▸ **PAGE EXTRACT**:
*** Block opens ***

2012 has been a year of significant development of our Corporate Social Responsibility (CSR) programme here at ESL.
We started formally addressing the challenges of sustainable development as a company in 2008 with the introduction of a Sustainable Development Charter. This led to improved efficiency within our network of offices and more sustainable policies being implemented throughout the company. But implementing an internal charter was only the first step and we continue to find new ways of introducing sustainable practice to our business. One important element of this is to share our knowledge with others. To achieve this, we are using our position to encourage others to develop and act upon CSR strategies.
In 2012, the sharing process has been welcomed by partner schools who, like many businesses, are increasingly aware of the importance of sustainable business practise. ESL head of products & partnerships Krister Weidenhielm says “What we are aware of and what we do about it are at the heart of a CSR policy; this is why we have invested into putting it into action. In the end it is about people… it isn’t necessarily easy… CSR is becoming more popular and therefore it has to be simplified, more accessible, to be eventually embraced by all.”
“Our world is changing and it offers new opportunities for who wants to redefine the way they do business. Thanks to renewable energy, we are changing the way we consume energy in our houses or with our cars. Urban mobility has been rethought and many cities followed with shared bikes systems for example. Waste is becoming a resource for recycling or energy production. Socially Responsible Investment is showing another way of supporting ethical growth. Concepts like local identity in the food or fashion industries are becoming mainstream behaviour in our consumption. Barriers to entry are revisited with CSR based innovation which represents the standards of tomorrow.”
CSR self assessment tool
One notable development in 2012 has been the impact of our CSR self assessment tool for language schools. This helps schools to formalise and assess their current CSR actions, publicise their good work and find ways to further improve with action plans that lead to solid and measurable developments.
The idea came about when we were developing our own CSR strategy and recognised the importance of creating a charter and measuring milestones of the action plan. We found that many people in individual offices had started taking positive local action and saw that this could often be transferred to other offices. Having a formal structure in place encouraged this transfer of best practice between offices and encouraged our whole team to understand our CSR goals.
Krister says, “I feel lucky to work in a business environment that is naturally favourable for these type of questions and somehow the real challenge has rather been to stimulate that potential to be turned into concrete actions and sustainable practices.”
The CSR self assessment tool contains a comprehensive list of questions related to three key practical areas of CSR: Management & Operations, Education and Community. Schools are encouraged to honestly assess their achievements under each heading and, if they have given themselves top marks for a particular category, submit evidence of what they have achieved and how (this can then be shared with other schools as an example of good practice).
We publish the results of the self-assessment on our school’s profile pages and promote examples of good practice. You can find out more about the steps our partners in Canada, Britain, Ireland, South Africa, Australia and Latin America have been making or for example how we are organised to offer language courses for disabled students.

*** Block closes ***

[Saved entries]
*** Block opens ***

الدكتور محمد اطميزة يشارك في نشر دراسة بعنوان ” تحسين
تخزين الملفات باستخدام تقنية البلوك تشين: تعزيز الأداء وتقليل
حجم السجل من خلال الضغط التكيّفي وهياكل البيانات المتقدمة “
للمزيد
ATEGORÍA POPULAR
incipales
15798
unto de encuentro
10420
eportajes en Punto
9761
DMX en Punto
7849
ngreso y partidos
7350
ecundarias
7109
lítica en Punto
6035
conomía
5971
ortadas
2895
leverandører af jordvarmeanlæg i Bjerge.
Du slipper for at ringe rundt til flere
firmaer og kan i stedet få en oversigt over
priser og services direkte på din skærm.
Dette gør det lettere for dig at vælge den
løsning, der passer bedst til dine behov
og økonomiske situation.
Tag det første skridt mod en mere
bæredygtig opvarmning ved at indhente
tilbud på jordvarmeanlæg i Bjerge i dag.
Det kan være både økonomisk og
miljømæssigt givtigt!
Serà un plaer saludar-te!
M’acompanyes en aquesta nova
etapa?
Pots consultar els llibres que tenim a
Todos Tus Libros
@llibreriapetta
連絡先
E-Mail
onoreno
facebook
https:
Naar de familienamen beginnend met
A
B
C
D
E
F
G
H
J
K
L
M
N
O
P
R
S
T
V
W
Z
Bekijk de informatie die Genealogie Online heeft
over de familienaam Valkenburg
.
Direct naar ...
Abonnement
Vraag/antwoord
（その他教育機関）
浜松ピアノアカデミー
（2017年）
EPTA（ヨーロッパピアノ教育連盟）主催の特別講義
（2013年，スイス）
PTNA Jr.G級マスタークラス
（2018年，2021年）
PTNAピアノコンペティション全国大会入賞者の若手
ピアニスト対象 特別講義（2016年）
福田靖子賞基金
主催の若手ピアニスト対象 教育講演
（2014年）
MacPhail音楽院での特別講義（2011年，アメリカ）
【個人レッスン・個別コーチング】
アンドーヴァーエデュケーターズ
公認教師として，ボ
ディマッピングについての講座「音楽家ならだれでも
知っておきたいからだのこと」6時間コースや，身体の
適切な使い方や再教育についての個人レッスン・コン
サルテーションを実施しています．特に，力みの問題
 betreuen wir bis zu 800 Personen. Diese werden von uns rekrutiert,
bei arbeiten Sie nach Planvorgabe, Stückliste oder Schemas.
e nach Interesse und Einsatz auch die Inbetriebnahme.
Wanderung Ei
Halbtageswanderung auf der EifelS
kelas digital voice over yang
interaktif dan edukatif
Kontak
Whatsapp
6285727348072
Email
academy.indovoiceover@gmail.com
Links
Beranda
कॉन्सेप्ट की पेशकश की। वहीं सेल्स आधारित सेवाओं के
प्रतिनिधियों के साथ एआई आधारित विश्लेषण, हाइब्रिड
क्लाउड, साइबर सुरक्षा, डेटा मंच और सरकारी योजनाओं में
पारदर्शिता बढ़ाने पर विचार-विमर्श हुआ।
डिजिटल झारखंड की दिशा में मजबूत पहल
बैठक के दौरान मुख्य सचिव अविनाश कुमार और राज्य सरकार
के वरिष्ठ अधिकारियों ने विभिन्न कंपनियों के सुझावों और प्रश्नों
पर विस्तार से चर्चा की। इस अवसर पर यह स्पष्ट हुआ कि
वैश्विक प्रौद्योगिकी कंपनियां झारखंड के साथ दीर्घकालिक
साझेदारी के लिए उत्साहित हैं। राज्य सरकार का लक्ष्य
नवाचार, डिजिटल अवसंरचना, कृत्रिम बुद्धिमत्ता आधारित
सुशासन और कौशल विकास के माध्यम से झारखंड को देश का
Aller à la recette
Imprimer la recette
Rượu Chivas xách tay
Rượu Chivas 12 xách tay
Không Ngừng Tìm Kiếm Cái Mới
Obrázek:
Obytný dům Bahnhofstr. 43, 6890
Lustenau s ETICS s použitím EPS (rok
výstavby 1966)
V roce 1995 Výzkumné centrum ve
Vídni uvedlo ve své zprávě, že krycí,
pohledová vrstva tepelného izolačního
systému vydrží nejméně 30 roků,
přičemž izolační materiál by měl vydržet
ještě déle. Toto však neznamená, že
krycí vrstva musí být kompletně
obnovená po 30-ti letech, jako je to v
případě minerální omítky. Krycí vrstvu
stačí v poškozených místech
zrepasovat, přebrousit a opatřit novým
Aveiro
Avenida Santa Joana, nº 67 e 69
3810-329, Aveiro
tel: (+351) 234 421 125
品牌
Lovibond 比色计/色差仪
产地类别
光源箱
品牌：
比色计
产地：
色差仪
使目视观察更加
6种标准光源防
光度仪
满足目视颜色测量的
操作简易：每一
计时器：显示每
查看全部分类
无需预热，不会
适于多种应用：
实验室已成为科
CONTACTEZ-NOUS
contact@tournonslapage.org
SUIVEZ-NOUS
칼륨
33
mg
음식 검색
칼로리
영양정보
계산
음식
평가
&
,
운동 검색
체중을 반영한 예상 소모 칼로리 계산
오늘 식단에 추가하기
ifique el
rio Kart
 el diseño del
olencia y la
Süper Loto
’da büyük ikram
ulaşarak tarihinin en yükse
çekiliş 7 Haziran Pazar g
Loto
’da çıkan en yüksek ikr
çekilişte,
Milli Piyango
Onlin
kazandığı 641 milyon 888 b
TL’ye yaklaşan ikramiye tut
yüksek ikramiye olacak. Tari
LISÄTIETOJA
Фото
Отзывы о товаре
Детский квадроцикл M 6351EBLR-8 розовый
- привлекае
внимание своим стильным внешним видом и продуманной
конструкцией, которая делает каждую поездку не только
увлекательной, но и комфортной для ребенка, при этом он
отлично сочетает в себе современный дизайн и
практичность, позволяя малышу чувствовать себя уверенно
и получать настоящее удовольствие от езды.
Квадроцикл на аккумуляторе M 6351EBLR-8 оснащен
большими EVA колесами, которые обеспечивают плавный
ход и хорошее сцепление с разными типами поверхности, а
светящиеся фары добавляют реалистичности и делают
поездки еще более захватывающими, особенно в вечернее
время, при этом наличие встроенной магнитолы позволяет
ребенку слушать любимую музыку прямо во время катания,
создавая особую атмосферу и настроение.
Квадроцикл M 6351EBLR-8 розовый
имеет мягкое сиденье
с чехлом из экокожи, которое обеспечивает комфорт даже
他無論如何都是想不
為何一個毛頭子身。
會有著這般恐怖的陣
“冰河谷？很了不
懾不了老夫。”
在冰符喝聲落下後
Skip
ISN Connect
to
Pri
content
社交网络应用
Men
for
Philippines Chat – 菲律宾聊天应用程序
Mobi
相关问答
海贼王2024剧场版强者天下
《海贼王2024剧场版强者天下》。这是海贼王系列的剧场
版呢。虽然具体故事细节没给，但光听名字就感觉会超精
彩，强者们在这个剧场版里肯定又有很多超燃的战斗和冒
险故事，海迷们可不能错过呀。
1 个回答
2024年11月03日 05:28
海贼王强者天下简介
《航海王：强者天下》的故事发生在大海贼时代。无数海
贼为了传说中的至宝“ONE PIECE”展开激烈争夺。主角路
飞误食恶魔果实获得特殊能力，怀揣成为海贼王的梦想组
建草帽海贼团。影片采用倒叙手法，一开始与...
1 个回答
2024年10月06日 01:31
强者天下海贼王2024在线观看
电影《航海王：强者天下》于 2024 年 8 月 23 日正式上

*** Block closes ***

Write the next part of the article on ESL's 2012 corporate social responsibility work, starting right after its last sentence.

▸ **OUTPUT BELOW**:
As of late 2012, a total of 67 schools are actively using the tool to assess their CSR programmes and monitor their action plans. This is a significant increase since the start of 2012 and it is very encouraging to see partners taking the initiative seriously. However this still only represents around 30% of our partners. Many more schools have signed up for an account (60% of our partner schools) but not yet become active users. We hope that 2013 will see them use the tool and develop their CSR strategies.
The feedback from schools suggests that the tool has helped those who have used it. Babette Furstner from ILSC’s schools in Australia describes it as a “great tool to build a self-reflective awareness… [that] stimulates us to take more and more steps into being green and sustainable,” while Katrin Uphoff from Latin American group Academia Columbus says the tool has “generated new ideas we can implement in the future to continue improvement of our environmental and social awareness and contribution.”
Andrew Roper from British Study Centres praises the effect that the tool has had on schools across the BSC group, noting how it “encourages us to share ideas and has certainly got us talking about the idea of sustainability.” The scoring system has seen BSC schools “compete among each other to get good results on the questionnaire!” The tool is supported by a forum that allows schools to share ideas and techniques that have proved successful locally.
If charitable giving and reduced environmental impact are the elements of sustainable development that are the most emotive, they are not the only reasons to implement a CSR policy. Good business practice leads to greater efficiency and happier staff.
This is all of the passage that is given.